NVIDIA Research Unveils Flowtron, an Expressive and Natural Speech Synthesis Model

Many of today’s speech synthesis models lack emotion and human-like expression. To help tackle this problem, a team of researchers from the NVIDIA Applied Deep Learning Research group developed a state-of-the-art model that generates more realistic expressions and provides better user control than previously published models.

Named “Flowtron”, the model debuted publicly for the first time as the narrator of the newly released I AM AI opening keynote video at GTC Digital 2020. The model is described in a preprint paper available on arXiv.

Watch starting at the 2:29 timestamp.

“The ability to generate speech that emulates human expression has been a long-time goal for speech synthesis models,” said Rafael Valle, Senior Research Scientist, who developed the model with fellow researchers Ryan Prenger and Kevin Shih. ”Flowtron brings us closer to this goal.”

The newly released model builds on the group’s previous paper “WaveGlow: A Flow-based Generative Network for Speech Synthesis.”

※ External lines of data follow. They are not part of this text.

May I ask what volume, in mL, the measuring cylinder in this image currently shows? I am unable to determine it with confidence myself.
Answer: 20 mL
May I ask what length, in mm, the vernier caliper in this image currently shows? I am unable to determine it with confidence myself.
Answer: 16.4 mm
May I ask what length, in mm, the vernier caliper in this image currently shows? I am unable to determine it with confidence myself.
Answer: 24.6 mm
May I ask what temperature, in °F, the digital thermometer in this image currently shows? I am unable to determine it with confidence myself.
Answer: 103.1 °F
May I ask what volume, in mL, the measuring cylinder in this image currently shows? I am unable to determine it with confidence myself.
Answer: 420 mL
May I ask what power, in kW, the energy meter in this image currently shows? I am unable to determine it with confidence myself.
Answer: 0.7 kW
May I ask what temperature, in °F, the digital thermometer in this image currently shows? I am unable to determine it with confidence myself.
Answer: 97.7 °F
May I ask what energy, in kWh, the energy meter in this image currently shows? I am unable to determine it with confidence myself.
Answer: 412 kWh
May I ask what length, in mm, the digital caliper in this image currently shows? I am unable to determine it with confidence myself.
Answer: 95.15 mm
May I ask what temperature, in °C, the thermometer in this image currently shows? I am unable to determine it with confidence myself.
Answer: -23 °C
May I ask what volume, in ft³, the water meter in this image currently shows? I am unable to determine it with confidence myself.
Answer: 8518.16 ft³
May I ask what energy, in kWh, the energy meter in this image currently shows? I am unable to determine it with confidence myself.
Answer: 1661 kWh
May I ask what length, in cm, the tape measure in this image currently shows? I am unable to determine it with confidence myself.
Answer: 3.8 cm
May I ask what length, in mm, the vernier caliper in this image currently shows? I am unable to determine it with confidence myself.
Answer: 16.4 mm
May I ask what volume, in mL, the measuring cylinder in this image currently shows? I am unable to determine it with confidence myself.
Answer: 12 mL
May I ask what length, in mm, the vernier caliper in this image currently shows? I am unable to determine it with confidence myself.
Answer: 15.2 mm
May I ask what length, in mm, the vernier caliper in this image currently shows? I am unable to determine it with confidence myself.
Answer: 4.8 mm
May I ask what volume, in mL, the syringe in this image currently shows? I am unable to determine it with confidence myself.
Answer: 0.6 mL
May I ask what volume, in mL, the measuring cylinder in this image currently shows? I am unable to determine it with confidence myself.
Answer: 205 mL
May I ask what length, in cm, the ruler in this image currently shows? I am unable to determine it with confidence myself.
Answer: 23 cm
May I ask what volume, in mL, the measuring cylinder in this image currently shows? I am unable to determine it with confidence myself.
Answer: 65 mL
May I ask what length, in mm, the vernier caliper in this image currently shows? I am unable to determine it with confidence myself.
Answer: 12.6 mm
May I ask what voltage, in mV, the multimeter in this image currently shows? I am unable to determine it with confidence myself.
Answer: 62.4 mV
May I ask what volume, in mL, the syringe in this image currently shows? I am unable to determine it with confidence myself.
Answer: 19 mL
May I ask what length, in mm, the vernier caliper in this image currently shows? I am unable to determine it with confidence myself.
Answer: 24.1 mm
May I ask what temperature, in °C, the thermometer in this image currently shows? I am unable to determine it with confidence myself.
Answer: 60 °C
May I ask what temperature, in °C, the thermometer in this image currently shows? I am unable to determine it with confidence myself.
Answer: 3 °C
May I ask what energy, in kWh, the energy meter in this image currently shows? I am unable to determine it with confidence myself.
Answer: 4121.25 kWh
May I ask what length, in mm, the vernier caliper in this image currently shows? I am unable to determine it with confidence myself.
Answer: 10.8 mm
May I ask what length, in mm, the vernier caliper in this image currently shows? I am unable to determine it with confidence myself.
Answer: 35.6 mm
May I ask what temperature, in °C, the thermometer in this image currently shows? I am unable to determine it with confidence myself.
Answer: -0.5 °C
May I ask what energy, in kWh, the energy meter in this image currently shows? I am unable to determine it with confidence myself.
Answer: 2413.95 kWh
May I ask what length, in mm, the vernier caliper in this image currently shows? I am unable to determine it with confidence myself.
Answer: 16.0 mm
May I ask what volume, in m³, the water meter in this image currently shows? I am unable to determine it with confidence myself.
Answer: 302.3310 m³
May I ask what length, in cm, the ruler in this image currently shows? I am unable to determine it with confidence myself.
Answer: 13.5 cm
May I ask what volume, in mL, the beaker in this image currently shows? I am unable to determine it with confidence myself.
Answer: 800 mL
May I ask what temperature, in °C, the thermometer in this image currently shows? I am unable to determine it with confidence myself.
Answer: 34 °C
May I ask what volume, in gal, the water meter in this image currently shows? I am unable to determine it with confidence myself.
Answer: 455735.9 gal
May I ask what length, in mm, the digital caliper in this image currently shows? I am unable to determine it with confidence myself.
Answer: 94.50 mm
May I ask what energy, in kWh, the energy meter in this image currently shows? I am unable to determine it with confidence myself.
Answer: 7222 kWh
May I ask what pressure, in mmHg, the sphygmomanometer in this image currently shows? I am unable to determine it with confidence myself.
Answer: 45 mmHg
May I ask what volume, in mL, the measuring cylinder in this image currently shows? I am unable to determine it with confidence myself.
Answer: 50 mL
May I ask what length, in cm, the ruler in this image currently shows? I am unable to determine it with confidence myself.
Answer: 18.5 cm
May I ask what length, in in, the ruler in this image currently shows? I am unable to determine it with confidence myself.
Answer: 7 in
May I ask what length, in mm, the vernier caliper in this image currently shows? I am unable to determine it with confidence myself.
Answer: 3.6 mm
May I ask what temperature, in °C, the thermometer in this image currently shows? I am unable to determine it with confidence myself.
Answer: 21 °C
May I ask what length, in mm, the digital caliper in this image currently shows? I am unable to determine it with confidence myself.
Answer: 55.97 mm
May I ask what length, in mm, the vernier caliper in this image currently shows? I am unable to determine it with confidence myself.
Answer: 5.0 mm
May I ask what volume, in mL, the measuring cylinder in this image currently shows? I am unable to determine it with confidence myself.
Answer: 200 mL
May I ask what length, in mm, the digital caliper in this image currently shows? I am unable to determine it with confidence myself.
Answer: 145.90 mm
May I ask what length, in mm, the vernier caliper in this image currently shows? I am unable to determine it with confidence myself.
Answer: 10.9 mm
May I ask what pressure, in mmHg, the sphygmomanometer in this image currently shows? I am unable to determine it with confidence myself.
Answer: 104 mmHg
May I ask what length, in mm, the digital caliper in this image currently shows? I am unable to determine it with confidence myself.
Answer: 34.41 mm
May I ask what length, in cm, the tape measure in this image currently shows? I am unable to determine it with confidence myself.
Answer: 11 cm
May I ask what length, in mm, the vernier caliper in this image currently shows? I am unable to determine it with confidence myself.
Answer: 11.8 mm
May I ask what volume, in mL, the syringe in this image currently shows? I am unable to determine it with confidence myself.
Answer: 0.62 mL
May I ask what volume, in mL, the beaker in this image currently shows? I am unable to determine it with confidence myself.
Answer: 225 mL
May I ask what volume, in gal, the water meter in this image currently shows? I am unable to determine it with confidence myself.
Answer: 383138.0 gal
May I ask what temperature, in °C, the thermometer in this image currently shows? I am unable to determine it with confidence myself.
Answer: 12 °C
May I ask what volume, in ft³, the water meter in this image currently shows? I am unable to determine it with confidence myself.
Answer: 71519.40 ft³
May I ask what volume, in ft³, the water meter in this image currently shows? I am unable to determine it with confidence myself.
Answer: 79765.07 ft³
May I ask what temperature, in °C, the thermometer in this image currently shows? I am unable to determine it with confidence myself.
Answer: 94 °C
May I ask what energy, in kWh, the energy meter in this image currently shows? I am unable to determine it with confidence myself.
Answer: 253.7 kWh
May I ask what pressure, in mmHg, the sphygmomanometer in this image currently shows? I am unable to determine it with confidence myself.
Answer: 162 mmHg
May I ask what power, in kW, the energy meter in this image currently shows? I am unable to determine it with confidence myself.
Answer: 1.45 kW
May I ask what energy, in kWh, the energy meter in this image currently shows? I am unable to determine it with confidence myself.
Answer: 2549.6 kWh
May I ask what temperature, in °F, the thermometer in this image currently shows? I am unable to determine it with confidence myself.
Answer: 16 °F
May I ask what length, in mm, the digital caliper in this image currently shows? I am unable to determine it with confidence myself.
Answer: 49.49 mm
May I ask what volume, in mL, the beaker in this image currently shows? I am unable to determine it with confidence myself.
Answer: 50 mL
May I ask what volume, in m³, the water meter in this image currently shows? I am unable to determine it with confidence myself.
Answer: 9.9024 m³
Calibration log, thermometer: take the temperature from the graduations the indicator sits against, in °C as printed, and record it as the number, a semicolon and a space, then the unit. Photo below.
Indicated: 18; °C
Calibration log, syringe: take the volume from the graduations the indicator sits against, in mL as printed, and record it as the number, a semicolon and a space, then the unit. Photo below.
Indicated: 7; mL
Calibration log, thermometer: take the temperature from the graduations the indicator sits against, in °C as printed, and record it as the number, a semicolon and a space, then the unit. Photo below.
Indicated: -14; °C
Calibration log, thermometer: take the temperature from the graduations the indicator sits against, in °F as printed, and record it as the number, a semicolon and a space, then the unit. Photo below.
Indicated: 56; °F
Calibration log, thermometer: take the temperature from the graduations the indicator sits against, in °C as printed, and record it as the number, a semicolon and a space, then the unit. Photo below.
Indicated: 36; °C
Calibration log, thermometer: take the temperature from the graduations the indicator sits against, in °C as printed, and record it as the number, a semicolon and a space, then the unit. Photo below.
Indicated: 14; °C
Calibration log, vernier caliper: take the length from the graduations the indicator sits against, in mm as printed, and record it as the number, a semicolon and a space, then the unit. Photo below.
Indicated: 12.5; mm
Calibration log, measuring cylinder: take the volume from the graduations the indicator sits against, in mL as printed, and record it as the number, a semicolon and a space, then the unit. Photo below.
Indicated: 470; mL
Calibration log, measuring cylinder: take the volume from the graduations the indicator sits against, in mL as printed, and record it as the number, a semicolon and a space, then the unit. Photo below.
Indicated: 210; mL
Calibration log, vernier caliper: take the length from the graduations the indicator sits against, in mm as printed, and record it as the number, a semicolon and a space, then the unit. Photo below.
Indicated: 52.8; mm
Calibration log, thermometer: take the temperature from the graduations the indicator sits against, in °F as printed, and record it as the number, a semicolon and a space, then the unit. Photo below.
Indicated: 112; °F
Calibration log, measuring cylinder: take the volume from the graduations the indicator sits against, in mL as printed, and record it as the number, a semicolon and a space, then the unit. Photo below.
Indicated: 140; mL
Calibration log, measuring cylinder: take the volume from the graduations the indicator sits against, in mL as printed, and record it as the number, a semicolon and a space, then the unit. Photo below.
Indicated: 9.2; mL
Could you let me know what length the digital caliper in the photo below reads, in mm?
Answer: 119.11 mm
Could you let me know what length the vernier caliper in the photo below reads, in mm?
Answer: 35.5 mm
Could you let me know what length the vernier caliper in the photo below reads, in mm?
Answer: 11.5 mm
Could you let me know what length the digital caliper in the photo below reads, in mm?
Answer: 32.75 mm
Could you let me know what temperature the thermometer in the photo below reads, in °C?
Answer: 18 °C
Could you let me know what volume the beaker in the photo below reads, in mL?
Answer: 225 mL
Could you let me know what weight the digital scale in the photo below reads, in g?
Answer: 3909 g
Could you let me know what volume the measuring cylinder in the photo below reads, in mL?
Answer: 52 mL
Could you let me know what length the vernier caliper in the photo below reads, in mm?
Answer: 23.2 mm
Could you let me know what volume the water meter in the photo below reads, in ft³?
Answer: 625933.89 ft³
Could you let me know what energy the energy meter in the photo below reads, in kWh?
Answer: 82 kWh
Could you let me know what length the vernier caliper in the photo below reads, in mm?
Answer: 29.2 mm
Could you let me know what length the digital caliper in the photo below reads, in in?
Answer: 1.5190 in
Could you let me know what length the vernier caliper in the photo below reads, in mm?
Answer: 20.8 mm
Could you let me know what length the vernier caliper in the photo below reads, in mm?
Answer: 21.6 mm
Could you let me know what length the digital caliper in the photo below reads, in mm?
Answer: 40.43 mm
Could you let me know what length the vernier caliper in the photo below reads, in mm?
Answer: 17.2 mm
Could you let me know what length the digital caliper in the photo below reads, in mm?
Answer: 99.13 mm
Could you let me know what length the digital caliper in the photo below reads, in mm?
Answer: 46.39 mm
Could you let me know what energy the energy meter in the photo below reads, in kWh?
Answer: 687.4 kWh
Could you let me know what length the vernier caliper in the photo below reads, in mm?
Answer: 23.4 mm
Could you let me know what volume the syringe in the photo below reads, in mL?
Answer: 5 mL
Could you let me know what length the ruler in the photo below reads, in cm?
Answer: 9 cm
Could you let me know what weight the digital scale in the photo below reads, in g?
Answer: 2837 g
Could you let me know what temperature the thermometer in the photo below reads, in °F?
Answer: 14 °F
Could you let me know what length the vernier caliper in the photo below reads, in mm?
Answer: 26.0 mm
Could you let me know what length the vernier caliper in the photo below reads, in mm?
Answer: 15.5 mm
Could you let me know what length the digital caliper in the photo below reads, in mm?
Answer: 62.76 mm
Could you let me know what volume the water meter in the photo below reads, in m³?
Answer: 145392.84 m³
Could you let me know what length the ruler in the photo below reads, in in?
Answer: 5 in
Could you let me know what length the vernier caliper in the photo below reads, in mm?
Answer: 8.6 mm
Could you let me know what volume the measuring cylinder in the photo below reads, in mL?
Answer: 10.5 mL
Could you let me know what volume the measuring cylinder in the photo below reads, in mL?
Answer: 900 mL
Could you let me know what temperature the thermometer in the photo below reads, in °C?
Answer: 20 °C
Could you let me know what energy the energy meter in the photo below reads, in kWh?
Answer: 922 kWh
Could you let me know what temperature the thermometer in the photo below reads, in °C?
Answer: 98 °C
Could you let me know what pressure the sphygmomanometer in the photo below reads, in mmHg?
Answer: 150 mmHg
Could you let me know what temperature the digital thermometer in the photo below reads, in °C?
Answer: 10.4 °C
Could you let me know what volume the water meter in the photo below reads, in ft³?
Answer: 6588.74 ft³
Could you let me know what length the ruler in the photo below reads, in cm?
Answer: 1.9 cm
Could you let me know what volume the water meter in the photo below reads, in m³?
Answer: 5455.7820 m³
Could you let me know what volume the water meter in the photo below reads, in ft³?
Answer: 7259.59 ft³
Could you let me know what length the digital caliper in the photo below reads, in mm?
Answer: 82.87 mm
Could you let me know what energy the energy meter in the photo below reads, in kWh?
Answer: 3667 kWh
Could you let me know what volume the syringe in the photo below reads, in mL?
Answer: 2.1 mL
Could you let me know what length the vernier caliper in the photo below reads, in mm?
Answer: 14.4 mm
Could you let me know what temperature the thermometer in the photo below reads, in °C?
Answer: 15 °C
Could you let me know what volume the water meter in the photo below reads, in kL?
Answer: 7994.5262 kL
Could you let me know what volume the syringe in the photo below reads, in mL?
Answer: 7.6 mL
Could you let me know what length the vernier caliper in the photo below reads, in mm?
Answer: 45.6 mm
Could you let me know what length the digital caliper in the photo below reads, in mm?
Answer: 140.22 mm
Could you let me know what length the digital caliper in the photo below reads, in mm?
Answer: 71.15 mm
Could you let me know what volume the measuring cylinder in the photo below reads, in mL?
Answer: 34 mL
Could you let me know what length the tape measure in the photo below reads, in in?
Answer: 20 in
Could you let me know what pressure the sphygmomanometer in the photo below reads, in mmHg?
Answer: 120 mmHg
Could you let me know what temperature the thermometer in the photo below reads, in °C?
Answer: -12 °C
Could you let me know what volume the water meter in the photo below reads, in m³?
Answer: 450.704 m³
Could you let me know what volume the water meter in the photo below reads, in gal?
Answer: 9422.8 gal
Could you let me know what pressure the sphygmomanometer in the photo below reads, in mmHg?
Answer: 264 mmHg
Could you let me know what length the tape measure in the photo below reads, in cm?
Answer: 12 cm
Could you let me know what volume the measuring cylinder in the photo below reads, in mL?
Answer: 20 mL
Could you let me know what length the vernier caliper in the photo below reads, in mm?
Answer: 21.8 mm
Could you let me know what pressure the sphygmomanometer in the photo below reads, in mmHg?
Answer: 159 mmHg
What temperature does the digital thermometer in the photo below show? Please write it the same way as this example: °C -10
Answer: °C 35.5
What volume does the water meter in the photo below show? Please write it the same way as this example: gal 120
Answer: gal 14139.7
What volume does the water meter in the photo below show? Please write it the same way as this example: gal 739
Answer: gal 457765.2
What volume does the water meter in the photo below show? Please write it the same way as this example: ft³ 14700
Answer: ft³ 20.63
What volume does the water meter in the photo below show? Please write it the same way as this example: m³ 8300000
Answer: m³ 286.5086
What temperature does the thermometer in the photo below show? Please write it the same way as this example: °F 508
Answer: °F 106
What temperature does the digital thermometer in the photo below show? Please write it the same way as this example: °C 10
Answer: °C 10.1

What makes Flowtron unique is its added capabilities for customization. The model allows users to influence speech variation and apply unique styles to voices through style transfer, similar to computer vision style transfer models. Unlike other models, Flowtron is optimized by maximizing the likelihood of the training data, which makes training simple and stable.

“Flowtron learns an invertible function that maps a distribution over speech characteristics (mel spectrograms) to a latent z-space parametrized by a simple distribution (Gaussian) and conditioned on an input text sample. With this formalization, we can generate samples containing specific speech characteristics manifested in mel-spectrogram-space by finding and sampling the corresponding region in z-space,” the researchers explained.

Invertible models like Flowtron can be easier to train, because they can learn the distribution of the real-world training data directly. As a result, the flow-based approach to text-to-spectrogram generation provides more realism and more expressivity than current state-of-the-art speech synthesis models. Flowtron achieves this by giving users control over non-textual characteristics, enabling them to make a monotonic speaker sound expressive.

“Flowtron produces expressive speech without labeled data or ever seeing expressive data during training,” Valle said. “In Mellotron, we added pitch and rhythm control, but it still lacked emotion, and we wanted to avoid collecting emotion labeled data.”

Training Flowtron took less than 48 hours with the cuDNN-accelerated PyTorch deep learning framework on a single NVIDIA DGX-1 with eight NVIDIA V100 GPUs.

The following audio samples demonstrate Flowtron’s ability to make a monotonic speaker sound expressive.

Style

Flowtron Baseline

Flowtron Style Transfer

Flowtron Expressive (From the I AM AI video narrator)

For developers interested in fine-tuning Flowtron to their own speakers, the researchers released pre-trained Flowtron models using the public LJ Speech and LibriTTS datasets.

“Flowtron pushes text-to-speech synthesis beyond the expressive limits of voice assistants,” Valle said. “It opens new avenues for speech synthesis in human-computer interaction and the arts, where realism and expressivity are essential.”

The researchers published their code in the NVIDIA/flowtron GitHub repo and more samples are available on the NVIDIA ADLR group page.